QUOTATION: I have no spur
To prick the sides of my intent, but only
Vaulting ambition, which o’erleaps itself,
And falls on th’ other.
ATTRIBUTION: William Shakespeare (1564–1616), British dramatist, poet. Macbeth, in Macbeth, act 1, sc. 7, l. 25-8.

The image is of a rider vaulting into the saddle and falling on the other side of the horse; Macbeth is contemplating the murder of Duncan.

QUOTATION: After life’s fitful fever he sleeps well.
Treason has done his worst. Nor steel nor poison,
Malice domestic, foreign levy, nothing
Can touch him further.
ATTRIBUTION: William Shakespeare (1564–1616), British dramatist, poet.
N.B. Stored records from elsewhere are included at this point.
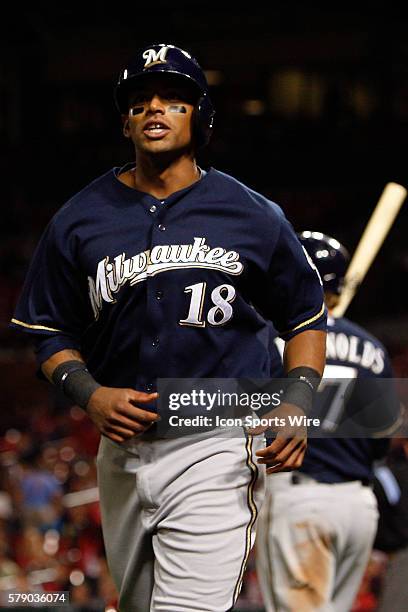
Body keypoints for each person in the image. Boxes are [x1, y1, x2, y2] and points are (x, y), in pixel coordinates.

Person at [10, 43, 327, 612]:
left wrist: (299, 402)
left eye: (173, 99)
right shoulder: (79, 218)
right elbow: (45, 329)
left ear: (199, 116)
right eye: (139, 101)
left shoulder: (252, 214)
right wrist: (88, 393)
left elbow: (305, 317)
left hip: (218, 438)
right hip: (122, 448)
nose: (154, 108)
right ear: (125, 121)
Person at [256, 230, 402, 612]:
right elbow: (382, 441)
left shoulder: (275, 341)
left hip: (302, 498)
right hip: (358, 507)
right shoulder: (372, 348)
Macbeth, in Macbeth, act 3, sc. 2, l. 25-8 (1623).

Referring to Duncan.

QUOTATION: Out, out, brief candle!
Life’s but a walking shadow, a poor player
That struts and frets his hour upon the stage
And then is heard no more. It is a tale
Told by an idiot, full of sound and fury,
Signifying nothing.
ATTRIBUTION: William Shakespeare (1564–1616), British dramatist, poet. Macbeth, in Macbeth, act 5, sc. 5, l. 23-8.

The idea of life as a fleeting and as a light or candle is common in the Bible, as at Job 18:6, “The light shall be dark in his dwelling, and his candle shall be put out with him,” and Job 14:1-2, “Man ... fleeth as it were a shadow, and never continueth in one state.”

QUOTATION: Out, out, brief candle.
Life’s but a walking shadow, a poor player
That struts and frets his hour upon the stage,
And then is heard no more. It is a tale
Told by an idiot, full of sound and fury,
Signifying nothing.
ATTRIBUTION: William Shakespeare (1564–1616), British dramatist, poet. Macbeth, in Macbeth, act 5, sc. 5, l. 22-7 (1623).

On hearing of the death of Lady Macbeth.

QUOTATION: Better be with the dead,
Whom we, to gain our peace, have sent to peace,
Than on the torture of the mind to lie
In restless ecstasy.
ATTRIBUTION: William Shakespeare (1564–1616), British dramatist, poet. Macbeth, in Macbeth, act 3, sc. 2, l. 19-22.

To Lady Macbeth; those they have murdered have gone to “peace” or heaven, but their deeds have not brought peace of mind to Macbeth, only “ecstasy,” or a frenzied anxiety.

QUOTATION: At first
And last, the hearty welcome.
ATTRIBUTION: William Shakespeare (1564–1616), British dramatist, poet. Macbeth, in Macbeth, act 3, sc. 4, l. 1-2.

“At first/And last” means once and for all.

QUOTATION: A walking shadow, a poor player,
that struts and frets his hour upon the stage,
And then is heard no more.
ATTRIBUTION: William Shakespeare (1564–1616), British dramatist, poet. Macbeth, in Macbeth, act 5, sc. 5.

QUOTATION: For Banquo’s issue have I filed my mind;
For them the gracious Duncan have I murdered;
Put rancors in the vessel of my peace
Only for them; and mine eternal jewel
Given to the common enemy of man,
To make them kings, the seeds of Banquo kings!
ATTRIBUTION: William Shakespeare (1564–1616), British dramatist, poet. Macbeth, in Macbeth, act 3, sc. 1, l. 64-9.

He has defiled (”filed”) his mind, filled the cup of his peace with enmity, and given his soul (”eternal jewel”) to the devil; “seeds” means descendants.